Некоторое время после поездки в Колосово Гэмо чувствовал себя словно после долгой и тяжелой болезни. Так было с ним ранней весной сорок третьего года, когда Уэлен охватила эпидемия гриппа. Он перенес болезнь одним из первых, и, ослабевший, выходил из темной, холодной яранги на ослепительный ясный свет, садился у южной стены и грелся, ловя лицом теплые лучи. Никто не ходил на охоту, вместе с эпидемией жителей Уэлена терзал голод. Несколько раз на дню Гэмо спускался в мясную яму — увэран и соскребал с земляных стен жирный налет, который потом бабушка вываривала в кипящей воде. Обычно костер в яранге разжигали только летом, но жир давно закончился, и скудную пищу приходилось готовить на жиденьком пламени щепок и кусков коры, собранных еще осенью на берегу моря. Некоторые уэленцы жгли деревянные подпорки яранг, и жирный черный дым поднимался над жилищами.
Гэмо безучастно смотрел, как время от времени кто-то тащил умершего на холм Линлиннэй и потом у входа в ярангу на короткое время зажигался очистительный погребальный костерок со слабым невидимым пламенем и летучим дымом.
Все мысли были только о еде, о закрытом на большой висячий замок магазине, где было все — и сгущенное молоко, и сливочное масло, и галеты, сахар, крупы, чай… И вдруг кто-то распорядился открыть магазин, и каждый мог брать столько, сколько нужно.
В первый же день Гэмо набран галет, сгущенного молока и, наслаждаясь неожиданным изобилием, думал: вот так будет после войны, когда победят немецких фашистов и, наконец-то, построят коммунизм. Светлое будущее человечества в те годы представлялось именно таким: открытый, без продавца, магазин, полный еды и разных товаров…

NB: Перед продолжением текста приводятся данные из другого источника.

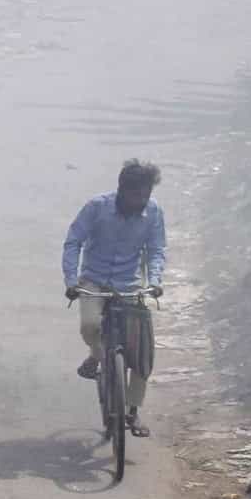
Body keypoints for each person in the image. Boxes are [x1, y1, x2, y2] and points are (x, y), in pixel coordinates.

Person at [62, 159, 167, 435]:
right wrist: (72, 281)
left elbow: (156, 250)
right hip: (94, 281)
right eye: (136, 195)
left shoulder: (154, 213)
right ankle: (96, 356)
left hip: (130, 285)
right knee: (90, 326)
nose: (141, 200)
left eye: (146, 195)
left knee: (141, 351)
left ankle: (133, 411)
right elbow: (74, 242)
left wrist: (154, 282)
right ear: (122, 190)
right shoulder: (97, 207)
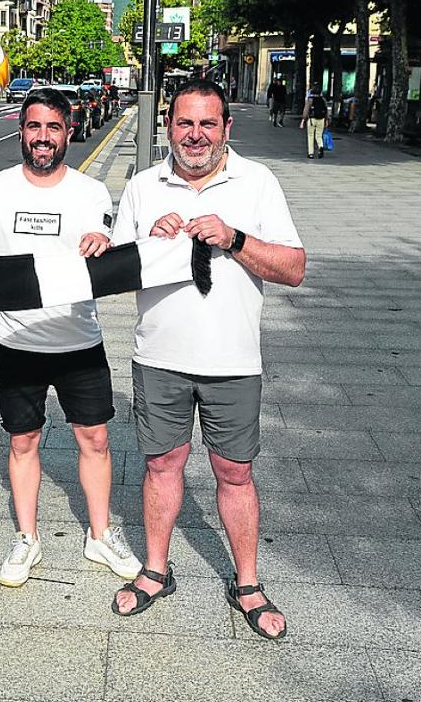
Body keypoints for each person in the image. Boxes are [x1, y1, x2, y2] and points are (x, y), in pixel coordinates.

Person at [108, 78, 305, 641]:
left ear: (226, 128)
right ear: (169, 125)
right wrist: (149, 239)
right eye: (184, 123)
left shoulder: (257, 181)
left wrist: (235, 238)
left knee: (234, 473)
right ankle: (154, 570)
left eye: (207, 124)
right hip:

И теперь, перебирая в памяти те дни, Гэмо вместе с никогда не утихающей тоской по родному Уэлену с улыбкой вспоминал свои мечты.
Писательство оказалось делом, требующим все силы и время, его не оставалось даже на учебу. Гэмо перевелся с северного факультета на отделение журналистики филологического факультета, но лекции посещал не очень усердно, и впервые за много лет в его зачетной книжке появились тройки.
И все же жизнь была прекрасна, потому что рядом была Валентина, сын Сергей, родилась дочь Ольга, семья требовала все больше внимания, ширилась известность.